Die schleswig-holsteinischen Fernwärme-Preise schwankten 2012/2013 zwischen etwa 6 und 16 Cent je KWh. Vor allem die Kosten für den eingesetzten Brennstoff sowie die Anzahl der versorgten Verbraucher pro Netzkilometer (Wärmeliniendichte) sind von Bedeutung für die Höhe der Fernwärmepreise. Aus Sicht der Landeskartellbehörde ist bemerkenswert, dass auch bei Netzen mit grundsätzlich ähnlichen Strukturen eine große Preis- und Erlösspanne festzustellen ist.
Vertiefte Prüfung der Fernwärmepreise ab Sommer 2016
Die Landeskartellbehörde für Energie hat die befragten Unternehmen über diese ersten Ergebnisse informiert. Sie wird im Sommer 2016 die aktuellen Preise abfragen und dann die Fälle mit deutlich überdurchschnittlichen Preisen einer vertieften Prüfung unterziehen. Sofern sich nach einer solchen Prüfung ein Anfangsverdacht auf missbräuchlich überhöhte Preise ergibt, wird die Landeskartellbehörde dann entsprechende Verfahren einleiten.
Allerdings kann bei überdurchschnittlichen Preisen und Erlösen nicht automatisch von missbräuchlich überhöhten Preisen ausgegangen werden. Neben den strukturellen Besonderheiten des jeweiligen Netzes müssen sämtliche für das Fernwärmeversorgungsunternehmen vorteil- und nachteilhaften Umstände und Rahmenbedingungen bewertet werden.
Die Landeskartellbehörde für Energie Schleswig-Holstein wird die Strukturuntersuchung in den nächsten Monaten abschließen. Der Abschlussbericht mit näheren Informationen zu Inhalten und Umfang der Untersuchungen soll im ersten Quartal 2016 veröffentlicht werden. Er wird noch Erkenntnisse und Ausführungen enthalten, die über die Datenerhebung hinausgehen.

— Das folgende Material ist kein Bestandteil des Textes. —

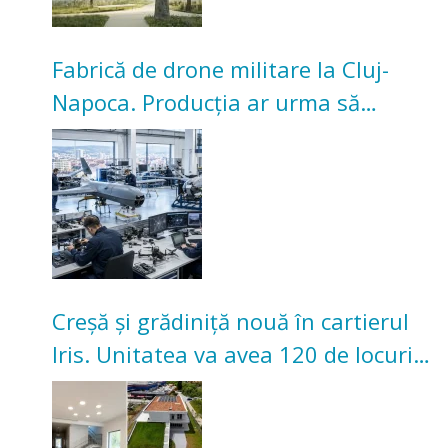
Fabrică de drone militare la Cluj-
Napoca. Producția ar urma să
înceapă în toamna acestui an
Creșă și grădiniță nouă în cartierul
Iris. Unitatea va avea 120 de locuri
pentru copii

Hintergrund der schleswig-holsteinischen Strukturuntersuchung
Die Landeskartellbehörde für Energie ist im Referat für Energierecht und Energiepolitik des Ministeriums für Energiewende, Landwirtschaft, Umwelt und ländliche Räume angesiedelt. Sie soll dem Gesetz gegen Wettbewerbsbeschränkungen (GWB) zufolge die soziale Marktwirtschaft auch für den Bereich der leitungsgebundenen Energieversorgung (Strom, Gas, Wärme) gewährleisten, indem sie gegen Wettbewerbsverstöße vorgeht.
Die Kartellbehörden (Bundeskartellamt, Bundesministerium für Wirtschaft und Technologie, Landeskartellbehörden) müssen beziehungsweise können auf Grundlage des GWB entsprechend ihrer Zuständigkeit auf verwaltungsrechtlicher Ebene gegen Unternehmen tätig werden, die gegen das GWB verstoßen. Das Bundeskartellamt ist in der Regel immer dann zuständig, wenn das wettbewerbsbeschränkende oder diskriminierende Verhalten über das Gebiet eines Landes hinausreicht. In den übrigen Fällen sind die Landeskartellbehörden zuständig.
In Deutschland unterliegen Strom- und Gaspreise keiner Genehmigungspflicht. Es gibt auch keine allgemeine nachträgliche Preiskontrolle. Gleiches gilt für Fernwärmepreise. Die Kartellbehörden können aber auf Grundlage der so genannten „nachträglichen Missbrauchsaufsicht“ (§§ 19, 20 sowie für Strom und Gas ergänzend § 29 GWB) tätig werden und zwar dann, wenn ein Energieversorgungsunternehmen eine marktbeherrschende Stellung innehat und ein begründeter Anfangsverdacht besteht, dass es diese Stellung ausnutzt, indem es zum Beispiel missbräuchlich hohe Preise von seinen Kunden verlangt.
Die nachträgliche Missbrauchsaufsicht GWB greift also nicht flächendeckend, sondern sie führt in einzelnen Verdachtsfällen von Amts wegen oder aufgrund von Hinweisen Dritter Kontrollen durch, um etwaige Verstöße gegen das GWB zu verfolgen. Ein Anspruch Dritter auf Einschreiten der Kartellbehörde besteht dabei nicht. Zur Überprüfung ganzer Sektoren steht den Kartellbehörden das Instrument der Sektoruntersuchung zur Verfügung; hierfür bedarf es keines Verdachts gegen ein bestimmtes Unternehmen.